Alex Morgan, Christen Press and Megan Rapinoe were among nine players from the U.S. national team who signed a letter criticizing U.S. Soccer for its handling of complaints against former Chicago Red Stars coach Rory Dames.
Dames has been accused of misconduct stretching back decades when he was a youth team coach, well before he joined the National Women’s Soccer League team, according to a report The Washington Post published Tuesday.
In addition to Morgan, Press and Rapinoe, the letter was signed by Crystal Dunn, Tobin Heath, Carli Lloyd, Sam Mewis, Kelley O’Hara and Becky Sauerbrunn.
The accusations included verbal and emotional abuse and other inappropriate behavior. An elite youth player, who was not named by the Post, also claimed that Dames groomed her for a sexual encounter once she turned 18. A lawyer for Dames denied the claims in the story.
The players’ letter was sent Wednesday to U.S. Soccer President Cindy Parlow Cone, as well as former president Carlos Cordeiro. Both are again candidates for the post, with the election set for March 5.
“Over the years, while we played on the USWNT and in the National Women’s Soccer League, many of us reported to USSF instances where, as adults, we experienced abusive conduct by our coaches,” the letter said. “Now we have learned that this abusive treatment also was repeatedly reported by minors and that USSF failed to respond to protect these young players.
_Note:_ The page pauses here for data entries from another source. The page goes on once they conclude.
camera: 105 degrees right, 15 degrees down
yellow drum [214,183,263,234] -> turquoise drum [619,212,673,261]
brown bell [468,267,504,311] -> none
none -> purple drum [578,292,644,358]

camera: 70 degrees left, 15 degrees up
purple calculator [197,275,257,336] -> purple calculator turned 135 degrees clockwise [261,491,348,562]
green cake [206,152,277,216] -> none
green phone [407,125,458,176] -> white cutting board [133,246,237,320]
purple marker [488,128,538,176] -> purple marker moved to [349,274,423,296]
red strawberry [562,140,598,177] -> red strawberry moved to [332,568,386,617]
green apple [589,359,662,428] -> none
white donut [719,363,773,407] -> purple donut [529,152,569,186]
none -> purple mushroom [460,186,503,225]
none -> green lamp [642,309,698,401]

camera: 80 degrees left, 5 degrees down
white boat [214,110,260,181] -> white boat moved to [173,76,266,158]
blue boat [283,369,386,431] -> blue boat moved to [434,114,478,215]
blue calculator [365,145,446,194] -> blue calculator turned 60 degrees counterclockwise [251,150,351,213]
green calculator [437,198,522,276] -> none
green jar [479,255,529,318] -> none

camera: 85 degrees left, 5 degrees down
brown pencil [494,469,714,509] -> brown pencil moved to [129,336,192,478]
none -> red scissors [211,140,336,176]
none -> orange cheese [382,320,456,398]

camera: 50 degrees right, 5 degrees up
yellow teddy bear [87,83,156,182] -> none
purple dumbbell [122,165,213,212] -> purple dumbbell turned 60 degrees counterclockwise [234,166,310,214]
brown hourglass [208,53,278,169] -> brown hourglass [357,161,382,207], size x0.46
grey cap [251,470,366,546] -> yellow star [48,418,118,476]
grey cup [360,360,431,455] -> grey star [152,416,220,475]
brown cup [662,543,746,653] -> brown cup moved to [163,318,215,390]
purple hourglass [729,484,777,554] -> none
That is utterly disheartening.”
Here's the full text of the letter sent to USSF president Cindy Parlow Cone and and candidate(/former prez) Carlos Cordeiro from #USWNT players Christen Press, Crystal Dunn, Tobin Heath, Carli Lloyd, Sam Mewis, Alex Morgan, Kelley O'Hara, Megan Rapinoe and Becky Sauerbrunn. pic.twitter.com/ydCplFsXYU
— Meg Linehan (@itsmeglinehan) February 9, 2022
Dames was investigated by police in Arlington Heights, Illinois, in 1998 after a former player said he inappropriately touched her when she was underage. The investigation was dropped because no formal complaint was filed.
“Mr. Dames has a reputation as an excellent soccer coach over 25 years of coaching thousands of soccer players. With the exception of a few players disgruntled for one reason or another, the vast majority of players have thanked Mr. Dames for investing in them as players,” attorney Susan Bogart told the Post in response to the allegations.
Dames was one of five coaches in the NWSL who stepped down or were fired last season for misconduct.
North Carolina coach Paul Riley was fired after two of his former players, Sinead Farrelly and Mana Shim, accused him of sexual harassment and coercion. Those accusations prompted both the NWSL and U.S. Soccer to open investigations, and led to the resignation of NWSL Commissioner Lisa Baird.
Dames abruptly resigned last November ahead of another report in the Post that said former players, including Press, had gone to U.S. Soccer with complaints about Dames going back to 2014.
“The mission of U.S. Soccer’s new leadership, which has been in place since 2020, is to create a safe space for all athletes who love this sport to learn, grow and compete,” U.S. Soccer said in a statement to The Associated Press on Tuesday night. “We share the concerns about allegations of abusive behavior and sexual misconduct and have taken the important step of retaining former U.S. Attorney and Deputy Attorney General of the United States Sally Q. Yates to conduct an independent investigation.”
Yates’ investigation is ongoing. In their letter, the players called for transparency and action.
“To rebuild the trust of players, fans, and sponsors — to move forward – USSF must show that it is serious about change. We demand that USSF release the full findings of its investigation in a timely manner and commit to enacting meaningful institutional reforms to protect players,” the letter said.
“We will not stop fighting until we can ensure that this sport is safe for ourselves, for our daughters, and for every little girl who cheers us on and dreams of one day playing the sport we all love,” it continued. “We hope your immediate actions will demonstrate that you both share this goal.”
Sarah Spain, an ESPN reporter who has an ownership stake in the Red Stars, posted Tuesday on social media: “It’s the same story, over & over again. Across different sports, leagues & countries. The power to change a life & career wielded over girls & boys. Control over a sport they love. A system built to shame & silence. This is sickening, and so many let it keep happening.”
Another former player, Megan Cnota, said Dames made comments of a sexual nature and degraded the players. She was among those who spoke to police at the time.
“We tried to make it come to light 25 years ago,” Cnota told the Washington Post, “and nobody believed those teenagers.”
In all, 14 former youth players told the Post that Dames was verbally and emotionally abusive toward them.
Rapinoe posted a statement of support on Twitter, adding: “Yet another monster operating in plain sight for decades. [Molly Hensley-Clancy] thank you for your work. To all the little girls who have turned into women who have suffered verbal, emotional, sexual and physical abuse under Rory you have been failed to deeply. You are brave beyond belief.”